Players, meanwhile, insist the NHL’s claim of $300million in fiscal losses last season with a similar figure expected this season, is simply the result of accounting magic and that the sport is far more solvent than widely believed. Similar to the position assumed by the Major League Baseball Players Association two years ago, hockey players fervently want to maintain the current free-market system that has tripled average salaries to $1.79million since 1994.

This basic paradigm has existed for months, but the recent language out of both camps has grown far more strident. Some leaders within the union have stopped caring altogether about the public relations element of the battle and are completely focused on the core economics. And whispers of some financially strapped franchises not surviving a lengthy work stoppage — something NHL officials have sought to stamp out — have not ceased.

“The bottom line is, if they want a hard [salary] cap, we’ll sit out for the rest of our lives,” Bryan McCabe, Toronto Maple Leafs defenseman and union representative, recently told the Toronto Star. “If they’re not going to budge off of that, there’s really nowhere to go.”

The two sides have conducted more than a dozen negotiation sessions during the last year. But no substantial progress has been made, and bickering has broken out even as to what constitutes a meeting. No talks are planned for this weekend, even as senior officials from both camps gather here and have been visibly friendly and cordial on other issues, including this fall’s World Cup of Hockey.

Although NHL officials insist the current debate is centered on controlling expenses, growing revenue arguably stands as the more pressing issue. Gross NHL revenues now amount to about $2billion a year, more than twice the sum 10 years ago. But with no more lucrative expansion fees in the offing, broadcast rights likely to stay flat or decrease in value and ticket prices near a breaking point, further revenue escalation is anything but certain.

League officials say 76 cents of every dollar generated is paid back out in player salaries, dramatically more than the percentages in the three other major U.S. sports leagues.

The All-Star gala, however, is not without its success stories and bullishness. Beyond the sold-out events at Xcel, the companion All-Star FANtasy, a collection of hockey games, memorabilia and exhibits similar to MLB’s Fan Fest or the NBA Jam Session, is expected to draw more than 80,000 visitors. ABC and ESPN, which will televise the festivities this weekend, are planning to man the arena with 22 cameras, roughly twice the number for a usual hockey broadcast. Included in that number will be a SkyCam, which has caused considerable debate for its use during NFL games.

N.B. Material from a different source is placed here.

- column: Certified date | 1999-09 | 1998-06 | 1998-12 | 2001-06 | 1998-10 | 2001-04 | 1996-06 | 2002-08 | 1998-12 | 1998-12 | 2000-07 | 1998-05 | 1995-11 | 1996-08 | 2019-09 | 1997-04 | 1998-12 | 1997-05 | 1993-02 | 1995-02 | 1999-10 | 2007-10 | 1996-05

The late Herb Brooks will be honored prior to tomorrow’s game. Brooks, a native of St. Paul, led the University of Minnesota to three NCAA hockey titles in the 1970s and the 1980 U.S. Olympic squad to improbable gold medal glory and is now immortalized in the Disney film, “Miracle.”

And given the heavy presence here by primary league sponsors such as Anheuser-Busch, Coca-Cola, Nextel, Best Buy and Southwest Airlines, corporate support of the NHL clearly remains healthy.

“We’re here to celebrate the game and the players,” said Bill Daly, NHL executive vice president. “We want, ideally, to have the [collective bargaining] issue in the background, not only during All-Star [weekend] but the rest of the season. I obviously understand the attention and focus on this issue, but we’d ideally like to have it in the background.”